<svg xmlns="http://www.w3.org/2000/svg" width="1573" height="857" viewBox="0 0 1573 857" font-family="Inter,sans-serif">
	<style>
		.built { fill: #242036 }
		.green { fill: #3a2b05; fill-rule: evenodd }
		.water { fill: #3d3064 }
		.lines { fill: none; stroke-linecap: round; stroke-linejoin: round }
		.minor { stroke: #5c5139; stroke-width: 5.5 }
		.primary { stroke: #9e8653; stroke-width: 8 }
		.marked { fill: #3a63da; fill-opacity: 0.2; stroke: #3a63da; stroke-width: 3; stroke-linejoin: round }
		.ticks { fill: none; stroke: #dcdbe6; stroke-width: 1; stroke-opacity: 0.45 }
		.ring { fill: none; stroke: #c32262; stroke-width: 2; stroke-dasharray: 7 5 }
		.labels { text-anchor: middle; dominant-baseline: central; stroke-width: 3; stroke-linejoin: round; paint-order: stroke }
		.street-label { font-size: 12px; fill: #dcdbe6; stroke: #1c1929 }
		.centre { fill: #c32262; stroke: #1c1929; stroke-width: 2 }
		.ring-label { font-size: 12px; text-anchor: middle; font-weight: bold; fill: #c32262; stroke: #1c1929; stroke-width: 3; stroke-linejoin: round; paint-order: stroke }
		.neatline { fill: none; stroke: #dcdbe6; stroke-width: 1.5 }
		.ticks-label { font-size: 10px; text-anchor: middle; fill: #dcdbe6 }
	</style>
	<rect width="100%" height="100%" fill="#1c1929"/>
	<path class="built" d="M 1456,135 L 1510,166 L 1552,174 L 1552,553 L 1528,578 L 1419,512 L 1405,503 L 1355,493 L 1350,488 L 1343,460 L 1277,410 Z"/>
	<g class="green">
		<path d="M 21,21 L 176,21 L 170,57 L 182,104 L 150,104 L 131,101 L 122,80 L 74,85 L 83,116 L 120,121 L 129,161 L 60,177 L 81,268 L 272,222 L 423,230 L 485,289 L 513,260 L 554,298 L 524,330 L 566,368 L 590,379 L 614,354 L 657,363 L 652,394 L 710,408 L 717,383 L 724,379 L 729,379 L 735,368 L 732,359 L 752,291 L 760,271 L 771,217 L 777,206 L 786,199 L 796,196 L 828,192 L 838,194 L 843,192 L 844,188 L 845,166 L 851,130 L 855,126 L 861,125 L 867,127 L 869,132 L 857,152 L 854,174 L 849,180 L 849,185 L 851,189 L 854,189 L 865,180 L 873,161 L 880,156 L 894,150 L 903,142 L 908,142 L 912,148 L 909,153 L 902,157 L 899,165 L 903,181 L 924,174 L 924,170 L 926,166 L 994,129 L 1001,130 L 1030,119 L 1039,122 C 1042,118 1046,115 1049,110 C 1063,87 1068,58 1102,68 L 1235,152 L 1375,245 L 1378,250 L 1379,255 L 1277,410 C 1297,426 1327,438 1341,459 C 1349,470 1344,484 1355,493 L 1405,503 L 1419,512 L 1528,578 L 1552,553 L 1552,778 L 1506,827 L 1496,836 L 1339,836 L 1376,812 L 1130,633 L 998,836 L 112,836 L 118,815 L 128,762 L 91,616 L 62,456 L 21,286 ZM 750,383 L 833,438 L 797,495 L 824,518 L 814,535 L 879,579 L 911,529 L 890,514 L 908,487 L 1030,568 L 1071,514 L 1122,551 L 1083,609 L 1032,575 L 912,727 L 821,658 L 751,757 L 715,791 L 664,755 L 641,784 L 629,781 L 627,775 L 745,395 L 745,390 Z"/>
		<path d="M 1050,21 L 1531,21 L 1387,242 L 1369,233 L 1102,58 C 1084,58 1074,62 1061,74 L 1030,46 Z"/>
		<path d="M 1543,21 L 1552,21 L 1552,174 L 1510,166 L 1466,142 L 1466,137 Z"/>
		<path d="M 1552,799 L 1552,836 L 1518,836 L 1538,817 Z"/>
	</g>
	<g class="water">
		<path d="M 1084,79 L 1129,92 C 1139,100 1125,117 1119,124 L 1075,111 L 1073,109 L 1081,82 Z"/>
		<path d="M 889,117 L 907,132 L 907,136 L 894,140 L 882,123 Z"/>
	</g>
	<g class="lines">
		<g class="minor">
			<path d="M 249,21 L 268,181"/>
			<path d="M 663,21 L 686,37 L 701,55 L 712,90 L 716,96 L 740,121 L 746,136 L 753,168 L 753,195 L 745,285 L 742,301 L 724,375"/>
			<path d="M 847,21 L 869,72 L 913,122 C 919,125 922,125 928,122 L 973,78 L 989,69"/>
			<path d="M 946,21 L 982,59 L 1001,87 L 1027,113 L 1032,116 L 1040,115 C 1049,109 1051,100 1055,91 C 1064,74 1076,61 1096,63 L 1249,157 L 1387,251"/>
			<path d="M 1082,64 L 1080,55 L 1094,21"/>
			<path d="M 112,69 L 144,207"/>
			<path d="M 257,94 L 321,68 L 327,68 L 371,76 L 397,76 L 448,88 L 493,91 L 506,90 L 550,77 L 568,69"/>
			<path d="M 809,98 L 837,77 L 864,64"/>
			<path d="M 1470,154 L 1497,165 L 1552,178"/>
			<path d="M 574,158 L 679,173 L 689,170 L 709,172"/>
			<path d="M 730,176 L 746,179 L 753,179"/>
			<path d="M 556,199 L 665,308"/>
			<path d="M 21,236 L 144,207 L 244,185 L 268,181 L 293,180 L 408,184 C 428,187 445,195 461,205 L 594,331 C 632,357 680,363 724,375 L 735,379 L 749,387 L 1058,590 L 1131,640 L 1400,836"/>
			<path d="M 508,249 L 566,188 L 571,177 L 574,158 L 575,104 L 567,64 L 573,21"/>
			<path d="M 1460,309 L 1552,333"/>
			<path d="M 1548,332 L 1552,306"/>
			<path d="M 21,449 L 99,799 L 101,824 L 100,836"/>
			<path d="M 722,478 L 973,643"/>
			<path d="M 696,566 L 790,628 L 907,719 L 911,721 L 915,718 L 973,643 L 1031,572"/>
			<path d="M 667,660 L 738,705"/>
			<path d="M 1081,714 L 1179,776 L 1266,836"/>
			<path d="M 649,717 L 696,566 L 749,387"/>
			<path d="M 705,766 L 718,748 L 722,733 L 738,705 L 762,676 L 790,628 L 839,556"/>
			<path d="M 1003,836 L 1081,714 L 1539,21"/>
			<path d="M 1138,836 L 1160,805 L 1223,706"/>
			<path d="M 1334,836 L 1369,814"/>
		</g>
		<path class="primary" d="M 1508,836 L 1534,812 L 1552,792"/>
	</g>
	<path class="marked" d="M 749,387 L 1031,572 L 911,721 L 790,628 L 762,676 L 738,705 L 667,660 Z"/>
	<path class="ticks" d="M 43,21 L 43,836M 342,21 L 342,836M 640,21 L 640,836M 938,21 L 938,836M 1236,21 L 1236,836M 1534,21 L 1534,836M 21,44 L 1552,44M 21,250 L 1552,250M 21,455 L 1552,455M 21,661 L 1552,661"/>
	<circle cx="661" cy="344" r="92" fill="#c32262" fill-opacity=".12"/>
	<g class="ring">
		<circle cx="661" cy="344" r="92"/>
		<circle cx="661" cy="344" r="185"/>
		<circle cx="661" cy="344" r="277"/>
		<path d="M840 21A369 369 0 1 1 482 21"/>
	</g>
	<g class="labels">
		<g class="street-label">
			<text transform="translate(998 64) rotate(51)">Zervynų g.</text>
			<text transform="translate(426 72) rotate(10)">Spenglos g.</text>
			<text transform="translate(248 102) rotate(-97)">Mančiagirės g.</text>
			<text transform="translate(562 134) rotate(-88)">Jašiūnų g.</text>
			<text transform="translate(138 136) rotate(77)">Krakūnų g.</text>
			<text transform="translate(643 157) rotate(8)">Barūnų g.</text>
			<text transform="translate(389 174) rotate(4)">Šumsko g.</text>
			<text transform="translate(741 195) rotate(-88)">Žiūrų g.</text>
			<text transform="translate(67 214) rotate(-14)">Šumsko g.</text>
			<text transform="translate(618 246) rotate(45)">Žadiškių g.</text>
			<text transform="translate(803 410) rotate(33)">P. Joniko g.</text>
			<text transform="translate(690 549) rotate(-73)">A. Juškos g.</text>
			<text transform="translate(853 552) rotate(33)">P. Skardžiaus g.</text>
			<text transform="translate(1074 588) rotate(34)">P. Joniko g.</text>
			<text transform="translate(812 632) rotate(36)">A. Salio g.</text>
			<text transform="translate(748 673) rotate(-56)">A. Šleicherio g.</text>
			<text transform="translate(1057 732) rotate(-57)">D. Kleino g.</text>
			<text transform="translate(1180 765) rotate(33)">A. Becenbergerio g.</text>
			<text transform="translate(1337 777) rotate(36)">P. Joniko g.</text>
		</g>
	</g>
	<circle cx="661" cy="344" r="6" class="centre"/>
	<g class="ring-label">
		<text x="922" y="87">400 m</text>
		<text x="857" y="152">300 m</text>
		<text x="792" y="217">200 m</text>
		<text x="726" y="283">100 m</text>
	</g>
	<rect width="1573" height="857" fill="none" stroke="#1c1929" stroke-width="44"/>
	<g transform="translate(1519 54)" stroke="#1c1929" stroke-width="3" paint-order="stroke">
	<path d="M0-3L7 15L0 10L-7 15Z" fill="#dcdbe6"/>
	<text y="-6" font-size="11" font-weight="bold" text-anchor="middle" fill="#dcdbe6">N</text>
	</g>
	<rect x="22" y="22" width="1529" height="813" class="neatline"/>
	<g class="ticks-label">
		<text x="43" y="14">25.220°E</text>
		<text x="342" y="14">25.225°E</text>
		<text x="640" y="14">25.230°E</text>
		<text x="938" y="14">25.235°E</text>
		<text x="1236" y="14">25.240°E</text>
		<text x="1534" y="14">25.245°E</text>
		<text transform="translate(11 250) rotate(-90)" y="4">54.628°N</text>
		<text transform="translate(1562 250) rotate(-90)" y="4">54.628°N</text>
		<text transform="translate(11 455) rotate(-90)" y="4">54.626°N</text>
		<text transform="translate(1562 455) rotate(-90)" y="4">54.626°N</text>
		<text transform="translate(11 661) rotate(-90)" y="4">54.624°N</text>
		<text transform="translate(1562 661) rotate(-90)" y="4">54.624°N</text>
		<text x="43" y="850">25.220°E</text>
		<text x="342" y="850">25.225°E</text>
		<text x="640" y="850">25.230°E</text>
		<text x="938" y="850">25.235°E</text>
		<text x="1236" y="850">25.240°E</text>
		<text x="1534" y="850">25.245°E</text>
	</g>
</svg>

▶ [What this task involves]:
Check every line of the data, and copy the ones that contain "lines".

▶ [Solution]:
		.lines { fill: none; stroke-linecap: round; stroke-linejoin: round }
	<g class="lines">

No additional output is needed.